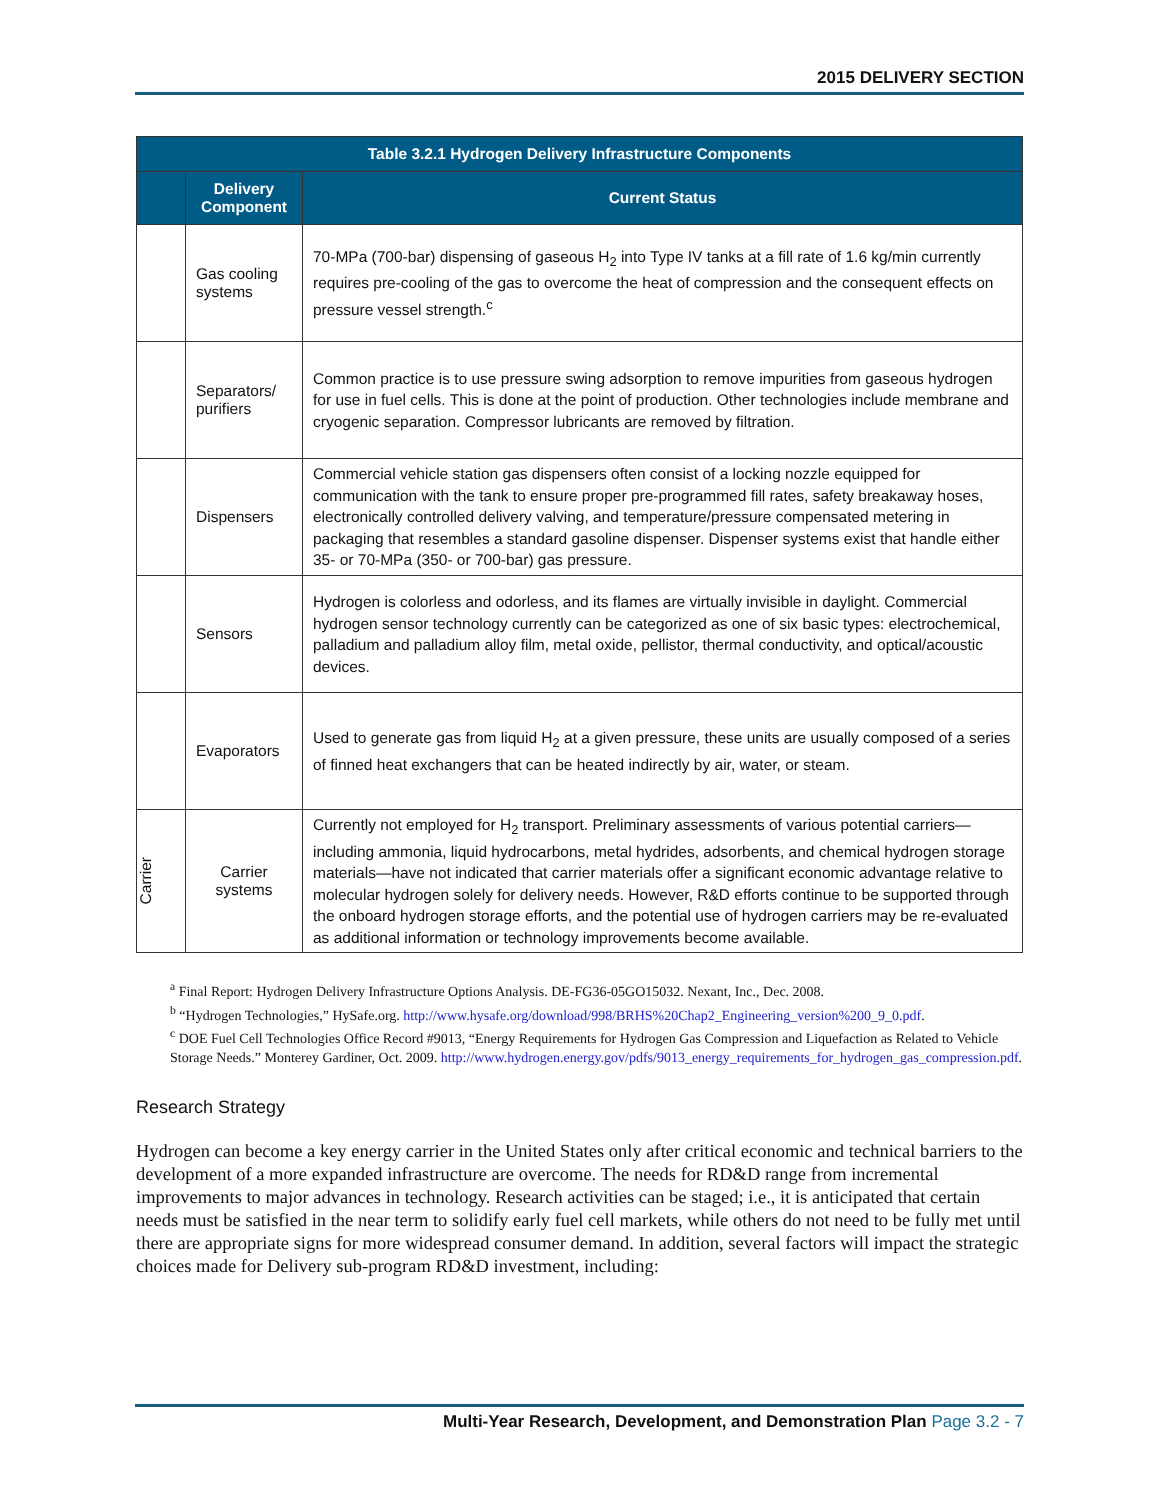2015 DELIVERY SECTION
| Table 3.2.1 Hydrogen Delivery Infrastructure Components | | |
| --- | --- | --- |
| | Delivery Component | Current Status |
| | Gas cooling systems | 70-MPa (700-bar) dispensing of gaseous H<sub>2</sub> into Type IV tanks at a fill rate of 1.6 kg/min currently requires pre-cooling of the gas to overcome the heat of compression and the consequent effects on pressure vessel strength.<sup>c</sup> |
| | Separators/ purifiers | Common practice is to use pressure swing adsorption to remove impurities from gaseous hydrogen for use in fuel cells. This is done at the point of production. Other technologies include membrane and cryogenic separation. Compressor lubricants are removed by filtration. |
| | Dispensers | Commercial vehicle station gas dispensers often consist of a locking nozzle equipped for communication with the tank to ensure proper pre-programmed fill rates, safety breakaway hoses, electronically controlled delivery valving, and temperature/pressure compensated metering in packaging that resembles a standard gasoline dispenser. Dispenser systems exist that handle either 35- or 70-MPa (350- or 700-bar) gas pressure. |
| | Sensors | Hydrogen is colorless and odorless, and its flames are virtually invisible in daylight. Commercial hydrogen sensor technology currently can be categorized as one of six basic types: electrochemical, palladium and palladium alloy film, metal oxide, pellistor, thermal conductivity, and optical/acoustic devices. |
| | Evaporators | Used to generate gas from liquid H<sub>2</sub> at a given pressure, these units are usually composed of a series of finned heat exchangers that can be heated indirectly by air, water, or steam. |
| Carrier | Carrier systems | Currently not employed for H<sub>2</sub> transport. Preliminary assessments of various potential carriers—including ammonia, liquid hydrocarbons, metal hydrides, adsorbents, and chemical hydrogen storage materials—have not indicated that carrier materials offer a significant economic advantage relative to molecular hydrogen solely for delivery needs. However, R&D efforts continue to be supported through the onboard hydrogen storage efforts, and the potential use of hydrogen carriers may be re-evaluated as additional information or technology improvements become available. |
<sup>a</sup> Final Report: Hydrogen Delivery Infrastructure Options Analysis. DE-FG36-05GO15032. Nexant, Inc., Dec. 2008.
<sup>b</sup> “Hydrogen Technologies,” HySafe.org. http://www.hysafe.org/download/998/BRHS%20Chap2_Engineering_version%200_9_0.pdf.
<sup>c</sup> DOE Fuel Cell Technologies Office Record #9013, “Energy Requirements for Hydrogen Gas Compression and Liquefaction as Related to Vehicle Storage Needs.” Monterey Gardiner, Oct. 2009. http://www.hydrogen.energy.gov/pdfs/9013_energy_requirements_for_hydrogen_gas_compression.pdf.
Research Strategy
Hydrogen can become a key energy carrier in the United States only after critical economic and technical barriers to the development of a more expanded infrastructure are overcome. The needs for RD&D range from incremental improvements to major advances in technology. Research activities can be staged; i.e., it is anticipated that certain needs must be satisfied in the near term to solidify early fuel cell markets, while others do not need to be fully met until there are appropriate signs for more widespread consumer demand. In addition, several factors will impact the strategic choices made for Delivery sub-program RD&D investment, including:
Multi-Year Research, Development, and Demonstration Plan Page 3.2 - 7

###

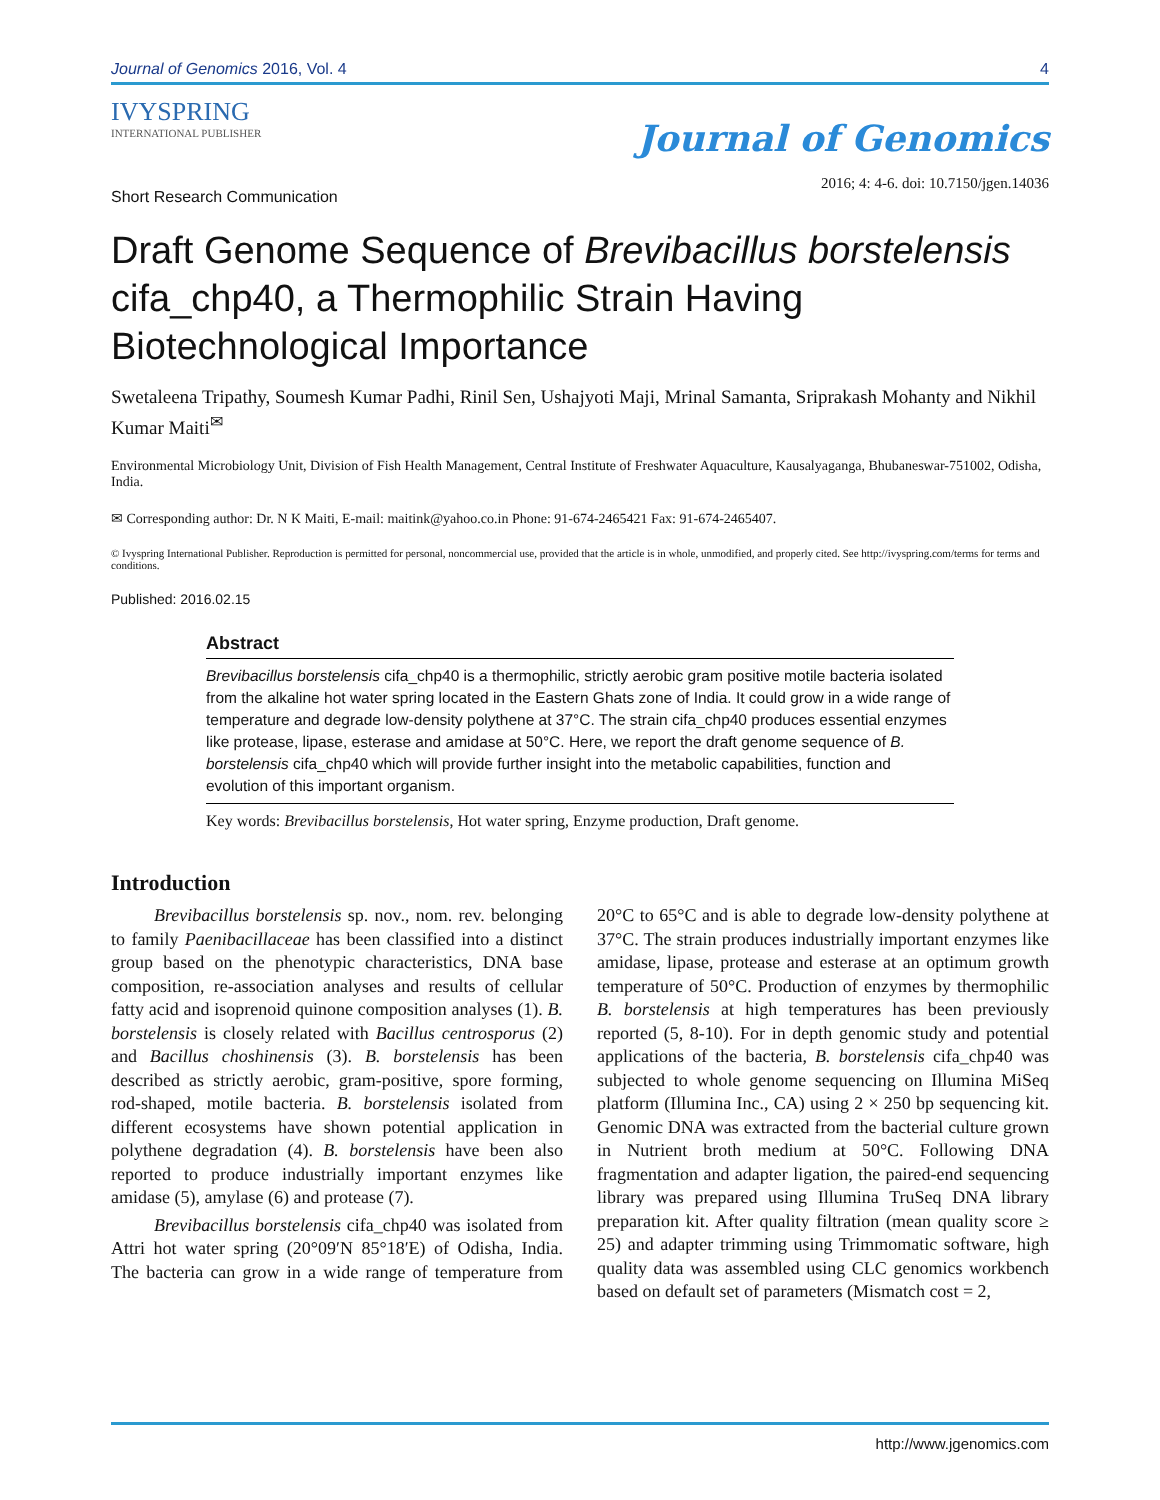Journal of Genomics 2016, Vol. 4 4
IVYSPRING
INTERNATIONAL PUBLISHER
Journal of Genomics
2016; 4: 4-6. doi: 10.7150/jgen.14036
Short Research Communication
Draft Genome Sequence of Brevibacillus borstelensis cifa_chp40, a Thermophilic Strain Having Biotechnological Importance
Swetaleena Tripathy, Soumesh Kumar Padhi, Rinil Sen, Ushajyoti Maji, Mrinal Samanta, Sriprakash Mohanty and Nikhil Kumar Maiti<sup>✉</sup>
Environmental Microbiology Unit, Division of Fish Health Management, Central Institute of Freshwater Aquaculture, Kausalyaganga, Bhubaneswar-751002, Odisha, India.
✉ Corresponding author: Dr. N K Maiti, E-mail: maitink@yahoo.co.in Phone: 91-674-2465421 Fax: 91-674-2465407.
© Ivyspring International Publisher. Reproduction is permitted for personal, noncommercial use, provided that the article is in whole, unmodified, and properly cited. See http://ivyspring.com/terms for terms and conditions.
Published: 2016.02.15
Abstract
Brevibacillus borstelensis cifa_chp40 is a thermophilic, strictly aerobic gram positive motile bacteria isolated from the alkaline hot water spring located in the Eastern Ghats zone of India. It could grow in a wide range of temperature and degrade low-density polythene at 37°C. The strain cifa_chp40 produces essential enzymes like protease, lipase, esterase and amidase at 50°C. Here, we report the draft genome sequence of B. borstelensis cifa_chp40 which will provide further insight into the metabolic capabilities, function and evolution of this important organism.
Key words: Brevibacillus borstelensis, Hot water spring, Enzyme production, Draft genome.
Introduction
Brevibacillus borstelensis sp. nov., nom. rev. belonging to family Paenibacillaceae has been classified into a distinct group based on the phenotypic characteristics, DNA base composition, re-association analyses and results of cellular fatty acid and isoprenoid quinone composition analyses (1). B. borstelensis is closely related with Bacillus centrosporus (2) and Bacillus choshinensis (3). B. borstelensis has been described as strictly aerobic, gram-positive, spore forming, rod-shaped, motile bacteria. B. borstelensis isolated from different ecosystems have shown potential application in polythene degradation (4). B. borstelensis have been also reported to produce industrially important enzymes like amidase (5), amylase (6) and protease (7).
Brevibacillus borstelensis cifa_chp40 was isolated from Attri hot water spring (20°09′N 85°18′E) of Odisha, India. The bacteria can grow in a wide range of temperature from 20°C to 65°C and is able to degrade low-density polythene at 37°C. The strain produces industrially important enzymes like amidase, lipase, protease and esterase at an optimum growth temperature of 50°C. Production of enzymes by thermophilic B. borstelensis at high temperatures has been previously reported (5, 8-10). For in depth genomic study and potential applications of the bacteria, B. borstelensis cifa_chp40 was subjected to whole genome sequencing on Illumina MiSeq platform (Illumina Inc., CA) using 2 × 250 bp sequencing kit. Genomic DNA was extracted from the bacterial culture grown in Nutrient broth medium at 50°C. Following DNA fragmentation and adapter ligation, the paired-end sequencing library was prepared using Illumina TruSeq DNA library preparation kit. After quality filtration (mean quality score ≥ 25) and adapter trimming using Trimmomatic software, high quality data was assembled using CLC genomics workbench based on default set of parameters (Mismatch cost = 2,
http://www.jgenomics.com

###

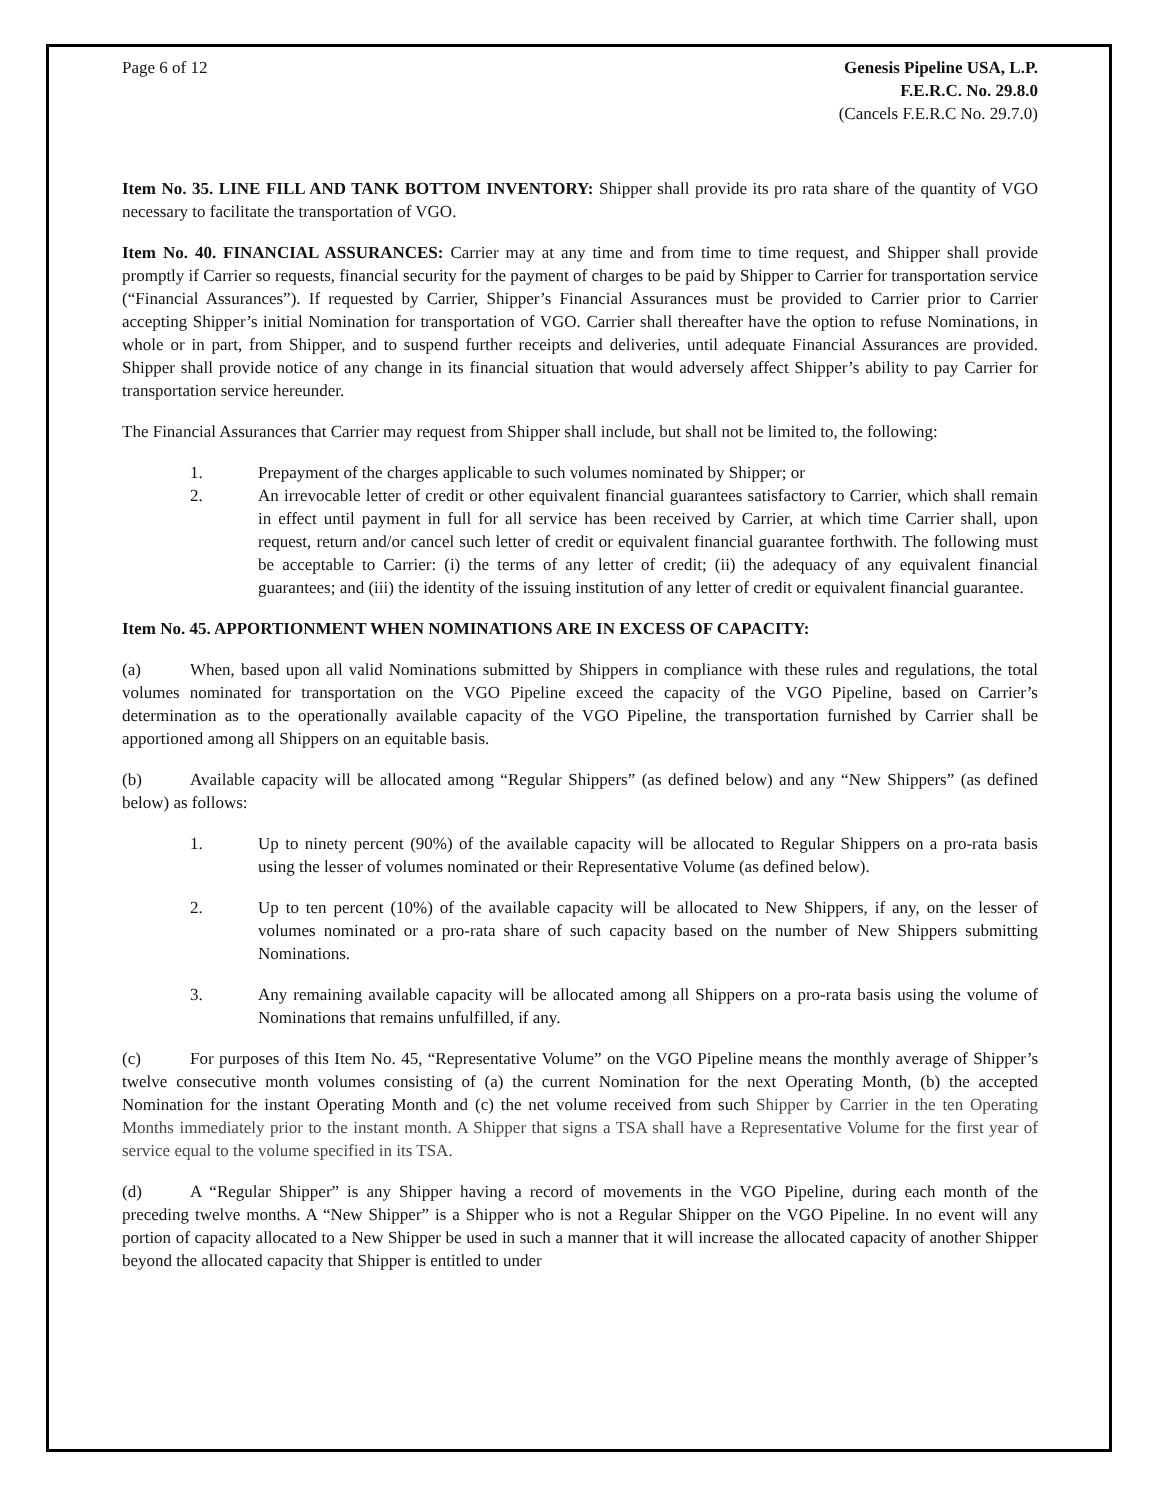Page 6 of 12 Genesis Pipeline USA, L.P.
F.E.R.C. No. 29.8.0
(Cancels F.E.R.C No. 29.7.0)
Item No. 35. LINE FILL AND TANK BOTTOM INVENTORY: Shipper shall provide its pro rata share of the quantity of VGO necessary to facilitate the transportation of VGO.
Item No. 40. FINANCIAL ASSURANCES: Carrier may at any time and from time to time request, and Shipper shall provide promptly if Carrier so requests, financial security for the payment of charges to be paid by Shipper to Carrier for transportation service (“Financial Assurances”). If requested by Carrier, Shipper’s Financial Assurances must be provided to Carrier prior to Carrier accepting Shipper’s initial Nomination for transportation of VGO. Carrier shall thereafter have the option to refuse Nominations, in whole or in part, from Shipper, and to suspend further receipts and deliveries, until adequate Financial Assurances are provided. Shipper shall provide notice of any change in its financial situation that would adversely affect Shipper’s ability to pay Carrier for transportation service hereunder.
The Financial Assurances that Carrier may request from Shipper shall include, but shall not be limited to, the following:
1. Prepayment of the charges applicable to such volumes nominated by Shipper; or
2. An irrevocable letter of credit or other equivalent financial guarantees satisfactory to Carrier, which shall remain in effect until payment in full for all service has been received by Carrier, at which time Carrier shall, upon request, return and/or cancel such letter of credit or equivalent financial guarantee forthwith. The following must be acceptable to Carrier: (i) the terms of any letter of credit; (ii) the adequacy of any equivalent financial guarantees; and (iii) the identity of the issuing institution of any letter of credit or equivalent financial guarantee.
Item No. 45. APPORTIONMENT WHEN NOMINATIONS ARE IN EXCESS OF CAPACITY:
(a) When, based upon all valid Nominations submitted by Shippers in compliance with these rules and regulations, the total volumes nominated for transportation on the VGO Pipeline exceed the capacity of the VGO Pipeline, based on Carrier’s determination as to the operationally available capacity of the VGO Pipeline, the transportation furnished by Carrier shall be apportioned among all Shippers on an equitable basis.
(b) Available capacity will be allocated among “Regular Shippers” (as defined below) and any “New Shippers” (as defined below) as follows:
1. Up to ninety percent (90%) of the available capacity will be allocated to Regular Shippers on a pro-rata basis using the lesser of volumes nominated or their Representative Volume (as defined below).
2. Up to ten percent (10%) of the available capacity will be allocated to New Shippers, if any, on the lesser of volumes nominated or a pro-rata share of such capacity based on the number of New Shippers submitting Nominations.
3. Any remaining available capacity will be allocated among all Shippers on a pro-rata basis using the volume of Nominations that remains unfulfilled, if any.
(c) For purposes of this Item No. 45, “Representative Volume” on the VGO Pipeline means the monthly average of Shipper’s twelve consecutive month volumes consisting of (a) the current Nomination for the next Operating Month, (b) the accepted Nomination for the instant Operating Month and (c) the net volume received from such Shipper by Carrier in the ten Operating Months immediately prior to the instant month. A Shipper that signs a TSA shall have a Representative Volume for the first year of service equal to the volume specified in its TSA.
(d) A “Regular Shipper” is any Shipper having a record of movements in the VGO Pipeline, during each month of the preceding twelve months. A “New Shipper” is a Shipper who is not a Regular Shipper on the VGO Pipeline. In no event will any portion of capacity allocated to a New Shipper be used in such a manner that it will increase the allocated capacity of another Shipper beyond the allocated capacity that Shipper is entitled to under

###

→ Your task
Using the data above, which lines fall from the one with "Page 6 of 12 Genesis Pipeline USA, L.P." through the one with "Item No. 35."? Repeat them exactly, ends included, minus any pictures.

→ Your solution
Page 6 of 12 Genesis Pipeline USA, L.P.
F.E.R.C. No. 29.8.0
(Cancels F.E.R.C No. 29.7.0)
Item No. 35. LINE FILL AND TANK BOTTOM INVENTORY: Shipper shall provide its pro rata share of the quantity of VGO necessary to facilitate the transportation of VGO.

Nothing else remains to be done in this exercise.